In order to achieve the above object, the boil-off gas reliquefaction apparatus of the present invention is installed in the middle of the boil-off gas discharge line connected from the LNG storage tank to the liquefaction heat exchanger for compressing the boil-off gas generated in the LNG storage tank for liquefaction A pre-cooling heat exchanger installed in the compression section to be sent to the heat exchanger, an evaporation gas discharge line in front of the compression section, and the pre-cooling unit from the output end of the compression section to exchange heat with the evaporation gas generated in the LNG storage tank. It is configured to include a compressed boil-off gas return line connected to the heat exchanger.

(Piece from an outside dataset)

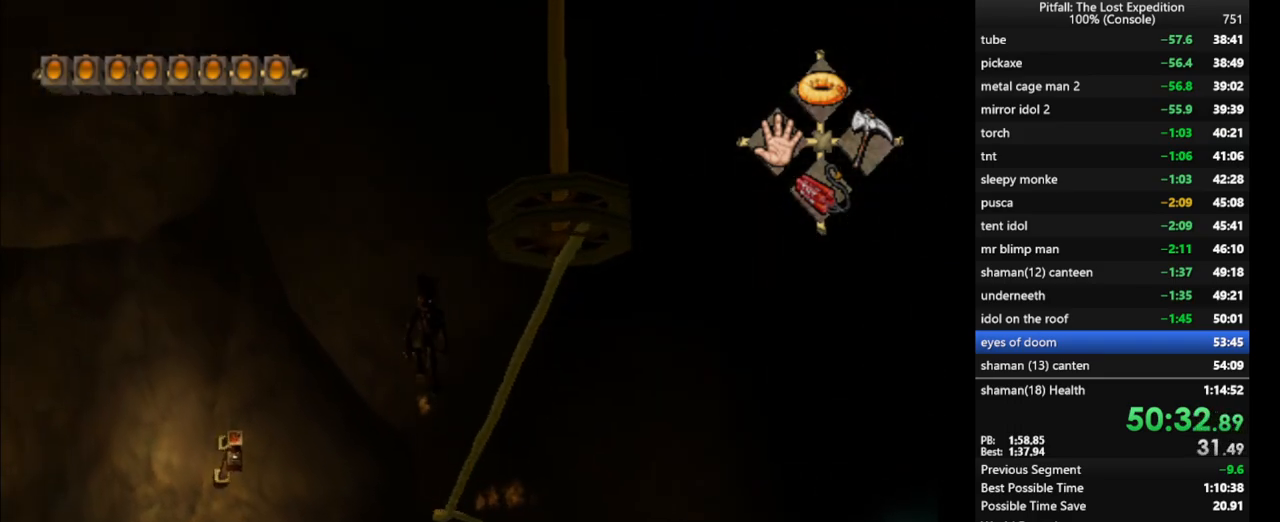
{"buttons": [], "left_stick": "up", "right_stick": "center", "events": [[50, "R1", "down"], [333, "R1", "up"], [433, "A", "up"]]}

In addition, the method of re-liquefying the boil-off gas of the present invention comprises the steps of: compressing low-pressure low-temperature evaporated gas generated in the LNG storage tank, and low-pressure low-temperature discharged from the LNG storage tank the high-pressure high-temperature boil-off gas compressed in the compression step It is configured to include the step of cooling by heat exchange with the boil-off gas.

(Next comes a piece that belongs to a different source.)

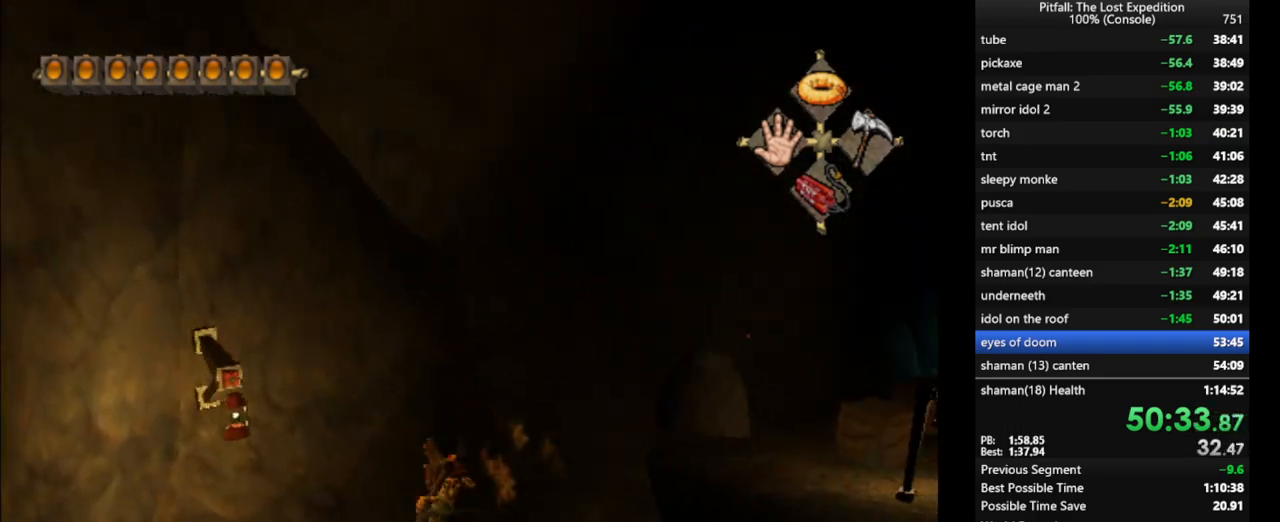
{"buttons": [], "left_stick": "up", "right_stick": "center", "events": [[83, "L1", "down"], [400, "L1", "up"]]}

In addition, the LNG carrier of the present invention is characterized in that the above-described boil-off gas reliquefaction apparatus is mounted.

Hereinafter, with reference to the accompanying drawings will be described in detail a preferred embodiment of the present invention. In the embodiment of the present invention for the same components as those of the prior art will use the same reference numerals as the prior art.

2 is a schematic diagram of a boil-off gas reliquefaction apparatus according to a preferred embodiment of the present invention. In this embodiment, the configuration of the cold box 10 and the refrigeration system 20 is the same as in the prior art. The boil-off gas reliquefaction apparatus includes a cold box (cold box) 10, the boil-off gas discharged from the LNG storage tank 1 is re-liquefied while passing through the cold box (10). Therefore, the boil-off gas discharged from the LNG storage tank 1 is liquefied while passing through the cold box 10 through the boil-off gas discharge line L1. The cold box 10 includes a liquefaction heat exchanger 11 and a gas-liquid separator 13 at the rear end of the liquefaction heat exchanger 11. A refrigeration system 20 for compressing and expanding a refrigerant such as nitrogen (N ₂ ) is connected to the liquefaction heat exchanger (11). The refrigeration system 20 is illustrated as including a multistage compressor 21 and an expander 23 consisting of three compressors 21a and three intermediate coolers 21b. The boil-off gas is cooled and condensed through the liquefied heat exchanger (11), re-liquefied through the gas-liquid separator (13), and then sent back to the LNG storage tank (1) via the re-liquefied boil-off gas return line (L2). Lose.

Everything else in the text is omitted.